VOTRE OBJECTIF → Reproduisez mot pour mot l'intégralité de l'extrait sur les congédiements implicites.

EXTRAIT →

"""

Les congédiements ou les cessations d’emploi découlant d’un congédiement implicite tels qu’’ils sont compris aux termes de la LNE qui surviennent avant le 29 mai 2020 demeurent assujettis aux règles par ailleurs normales de la LNE relatives aux indemnités de congédiement et de cessation d’emploi en cas de congédiements implicites. En d’autres termes, les employés qui font valoir qu’ils ont été congédiés implicitement avant le 29 mai 2020, au motif d’heures de travail réduites ou éliminées ou de salaires réduits et que, par conséquent, ont démissionné de leur emploi dans un délai raisonnable, pourraient avoir doit à des indemnités de congédiement et de cessation d’emploi auxquelles ils auraient droit normalement en vertu de la LNE. De même, les employés qui font valoir qu’ils ont fait l’objet d’un congédiement implicite pour un motif autre qu’une réduction ou une élimination temporaire des heures de travail ou une réduction temporaire du salaire liée à la COVID-19, pourraient avoir droit à des indemnités de congédiement et de cessation d’emploi, sans égard à la date de congédiement.

"""

CONTENU DES DONNÉES →
"""

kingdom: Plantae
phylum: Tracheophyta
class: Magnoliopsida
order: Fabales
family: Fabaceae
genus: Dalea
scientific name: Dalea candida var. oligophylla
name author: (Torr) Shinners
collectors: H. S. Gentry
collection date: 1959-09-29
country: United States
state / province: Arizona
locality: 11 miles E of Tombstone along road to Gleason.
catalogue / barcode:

"""

RÉPONSE ATTENDUE →
Les congédiements ou les cessations d’emploi découlant d’un congédiement implicite tels qu’’ils sont compris aux termes de la LNE qui surviennent avant le 29 mai 2020 demeurent assujettis aux règles par ailleurs normales de la LNE relatives aux indemnités de congédiement et de cessation d’emploi en cas de congédiements implicites. En d’autres termes, les employés qui font valoir qu’ils ont été congédiés implicitement avant le 29 mai 2020, au motif d’heures de travail réduites ou éliminées ou de salaires réduits et que, par conséquent, ont démissionné de leur emploi dans un délai raisonnable, pourraient avoir doit à des indemnités de congédiement et de cessation d’emploi auxquelles ils auraient droit normalement en vertu de la LNE. De même, les employés qui font valoir qu’ils ont fait l’objet d’un congédiement implicite pour un motif autre qu’une réduction ou une élimination temporaire des heures de travail ou une réduction temporaire du salaire liée à la COVID-19, pourraient avoir droit à des indemnités de congédiement et de cessation d’emploi, sans égard à la date de congédiement.